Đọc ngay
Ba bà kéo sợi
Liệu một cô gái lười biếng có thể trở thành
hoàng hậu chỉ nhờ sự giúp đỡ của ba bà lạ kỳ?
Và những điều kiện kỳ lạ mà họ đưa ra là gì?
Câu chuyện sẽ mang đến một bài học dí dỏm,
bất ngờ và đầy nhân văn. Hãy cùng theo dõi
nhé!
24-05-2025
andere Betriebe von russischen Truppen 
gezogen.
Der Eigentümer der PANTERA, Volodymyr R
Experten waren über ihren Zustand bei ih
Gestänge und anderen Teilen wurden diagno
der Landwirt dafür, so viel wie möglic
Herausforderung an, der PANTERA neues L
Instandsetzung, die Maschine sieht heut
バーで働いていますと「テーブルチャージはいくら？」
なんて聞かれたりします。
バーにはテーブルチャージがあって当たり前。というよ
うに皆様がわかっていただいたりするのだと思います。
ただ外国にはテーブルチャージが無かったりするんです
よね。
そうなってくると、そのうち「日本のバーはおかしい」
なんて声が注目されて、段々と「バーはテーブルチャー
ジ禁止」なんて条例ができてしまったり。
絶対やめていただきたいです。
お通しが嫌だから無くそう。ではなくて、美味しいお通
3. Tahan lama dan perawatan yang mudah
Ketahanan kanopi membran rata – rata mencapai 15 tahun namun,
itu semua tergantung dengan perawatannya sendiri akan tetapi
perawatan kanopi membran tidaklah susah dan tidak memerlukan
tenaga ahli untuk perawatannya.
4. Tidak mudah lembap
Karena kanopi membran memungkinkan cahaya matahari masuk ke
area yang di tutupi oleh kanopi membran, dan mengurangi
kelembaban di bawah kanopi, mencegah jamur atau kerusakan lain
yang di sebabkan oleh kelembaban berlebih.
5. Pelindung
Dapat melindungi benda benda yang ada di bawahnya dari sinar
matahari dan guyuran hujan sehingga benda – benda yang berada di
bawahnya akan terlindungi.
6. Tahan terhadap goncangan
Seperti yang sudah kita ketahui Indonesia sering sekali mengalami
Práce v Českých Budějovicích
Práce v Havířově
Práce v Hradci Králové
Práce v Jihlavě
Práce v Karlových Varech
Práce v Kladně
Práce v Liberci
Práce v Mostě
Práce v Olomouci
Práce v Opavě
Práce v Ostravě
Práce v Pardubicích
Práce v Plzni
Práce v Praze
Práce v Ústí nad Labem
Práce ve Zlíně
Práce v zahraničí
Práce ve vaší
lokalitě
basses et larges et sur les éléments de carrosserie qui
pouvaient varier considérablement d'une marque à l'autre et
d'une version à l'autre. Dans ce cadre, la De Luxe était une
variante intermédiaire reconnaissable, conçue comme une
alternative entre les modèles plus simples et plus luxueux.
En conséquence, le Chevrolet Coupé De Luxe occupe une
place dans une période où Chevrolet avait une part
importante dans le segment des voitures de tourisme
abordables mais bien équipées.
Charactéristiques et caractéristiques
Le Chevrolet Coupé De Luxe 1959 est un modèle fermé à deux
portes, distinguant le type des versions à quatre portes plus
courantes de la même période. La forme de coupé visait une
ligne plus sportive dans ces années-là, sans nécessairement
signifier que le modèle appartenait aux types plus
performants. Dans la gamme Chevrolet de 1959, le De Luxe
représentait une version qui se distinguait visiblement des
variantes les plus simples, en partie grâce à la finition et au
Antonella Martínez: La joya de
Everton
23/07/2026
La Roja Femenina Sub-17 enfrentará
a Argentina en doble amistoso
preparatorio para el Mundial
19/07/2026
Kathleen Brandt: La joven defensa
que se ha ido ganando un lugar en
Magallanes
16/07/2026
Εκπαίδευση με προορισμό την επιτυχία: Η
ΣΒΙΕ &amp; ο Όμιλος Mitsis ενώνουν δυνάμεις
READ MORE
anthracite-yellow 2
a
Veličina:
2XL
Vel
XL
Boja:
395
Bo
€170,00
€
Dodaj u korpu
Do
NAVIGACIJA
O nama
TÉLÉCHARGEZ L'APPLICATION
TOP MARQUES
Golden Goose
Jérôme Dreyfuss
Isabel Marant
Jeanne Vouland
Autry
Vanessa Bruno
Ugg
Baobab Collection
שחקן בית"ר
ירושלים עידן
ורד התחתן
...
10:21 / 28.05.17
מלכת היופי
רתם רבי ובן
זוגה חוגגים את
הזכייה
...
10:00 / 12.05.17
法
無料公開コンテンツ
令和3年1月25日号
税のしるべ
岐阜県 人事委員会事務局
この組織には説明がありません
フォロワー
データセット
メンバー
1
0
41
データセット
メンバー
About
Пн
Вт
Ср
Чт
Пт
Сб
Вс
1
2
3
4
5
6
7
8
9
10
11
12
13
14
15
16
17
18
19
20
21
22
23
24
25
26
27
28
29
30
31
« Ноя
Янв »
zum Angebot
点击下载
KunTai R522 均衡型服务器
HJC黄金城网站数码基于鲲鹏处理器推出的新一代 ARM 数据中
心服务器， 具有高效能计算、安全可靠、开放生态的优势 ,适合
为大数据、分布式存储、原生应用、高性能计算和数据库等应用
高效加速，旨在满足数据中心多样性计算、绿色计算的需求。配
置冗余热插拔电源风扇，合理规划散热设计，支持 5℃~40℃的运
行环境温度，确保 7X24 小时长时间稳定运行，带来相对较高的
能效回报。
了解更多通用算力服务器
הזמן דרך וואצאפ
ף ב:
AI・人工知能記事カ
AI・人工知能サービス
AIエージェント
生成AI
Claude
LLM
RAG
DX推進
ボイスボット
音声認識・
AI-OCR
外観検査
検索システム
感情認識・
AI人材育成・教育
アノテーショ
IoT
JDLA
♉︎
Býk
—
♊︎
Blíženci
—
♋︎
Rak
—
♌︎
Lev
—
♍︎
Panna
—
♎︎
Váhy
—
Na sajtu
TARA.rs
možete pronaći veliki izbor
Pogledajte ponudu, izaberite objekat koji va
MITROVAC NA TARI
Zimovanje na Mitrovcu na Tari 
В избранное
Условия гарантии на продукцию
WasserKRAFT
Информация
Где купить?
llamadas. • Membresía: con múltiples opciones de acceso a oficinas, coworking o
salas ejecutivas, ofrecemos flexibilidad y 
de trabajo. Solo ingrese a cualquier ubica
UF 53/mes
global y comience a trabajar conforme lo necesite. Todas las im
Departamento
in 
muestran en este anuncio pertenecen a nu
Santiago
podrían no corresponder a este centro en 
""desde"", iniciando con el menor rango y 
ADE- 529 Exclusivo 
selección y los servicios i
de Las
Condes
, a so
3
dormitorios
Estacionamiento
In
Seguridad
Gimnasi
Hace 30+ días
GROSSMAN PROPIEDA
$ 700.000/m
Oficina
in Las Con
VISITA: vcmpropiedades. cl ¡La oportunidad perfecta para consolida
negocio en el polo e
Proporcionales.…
☆ ☆ ☆ ☆ ☆ ☆ ☆
Assignment:
Where the string "plus" appears in a line of the material above, count that line, and say only how many there are.

Solution to the problem:
5